**Records shown**
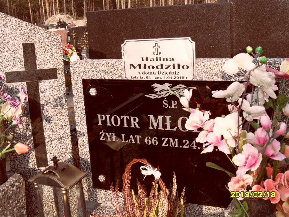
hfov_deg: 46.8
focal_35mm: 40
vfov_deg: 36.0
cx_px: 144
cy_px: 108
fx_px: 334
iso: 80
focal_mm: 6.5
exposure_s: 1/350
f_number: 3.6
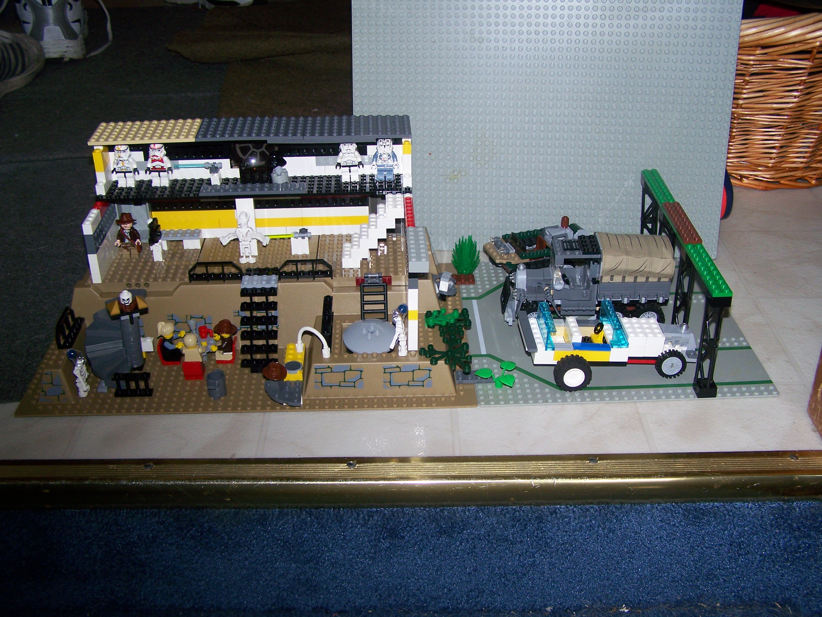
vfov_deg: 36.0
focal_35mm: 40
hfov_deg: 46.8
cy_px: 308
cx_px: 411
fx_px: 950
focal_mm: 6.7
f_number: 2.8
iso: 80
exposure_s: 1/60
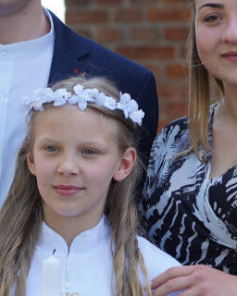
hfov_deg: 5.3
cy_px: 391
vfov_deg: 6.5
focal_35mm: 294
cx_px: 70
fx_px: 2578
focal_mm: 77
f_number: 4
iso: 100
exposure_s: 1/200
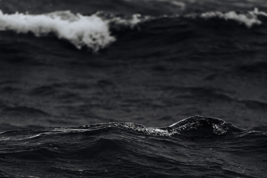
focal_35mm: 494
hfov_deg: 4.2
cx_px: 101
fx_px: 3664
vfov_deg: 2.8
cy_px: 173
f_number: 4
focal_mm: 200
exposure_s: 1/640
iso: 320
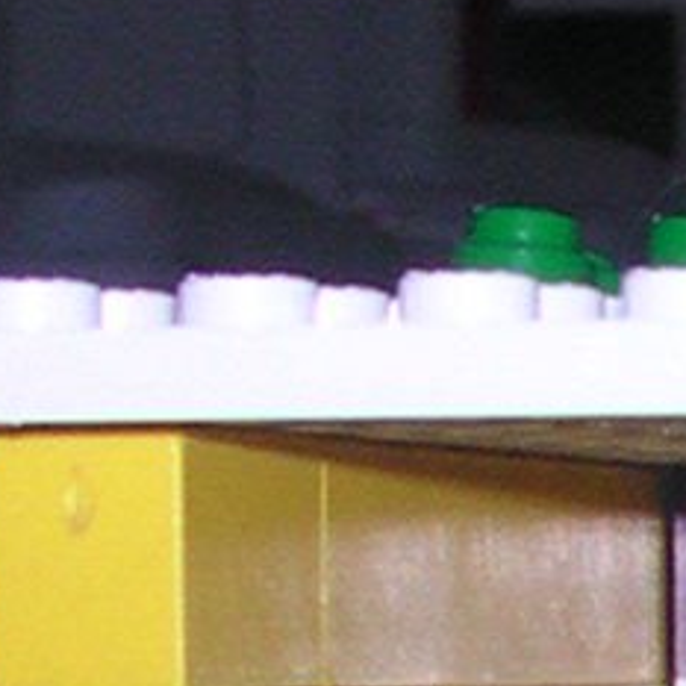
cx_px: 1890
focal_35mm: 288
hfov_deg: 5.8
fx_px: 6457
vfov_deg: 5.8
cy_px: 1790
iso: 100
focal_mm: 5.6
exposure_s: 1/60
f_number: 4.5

**Problem description**
Working from the line with "fx_px: 3664" to the last line of the material above, repeat each line exactly and leave out the pictures.

**Solution to this exercise**
fx_px: 3664
vfov_deg: 2.8
cy_px: 173
f_number: 4
focal_mm: 200
exposure_s: 1/640
iso: 320
cx_px: 1890
focal_35mm: 288
hfov_deg: 5.8
fx_px: 6457
vfov_deg: 5.8
cy_px: 1790
iso: 100
focal_mm: 5.6
exposure_s: 1/60
f_number: 4.5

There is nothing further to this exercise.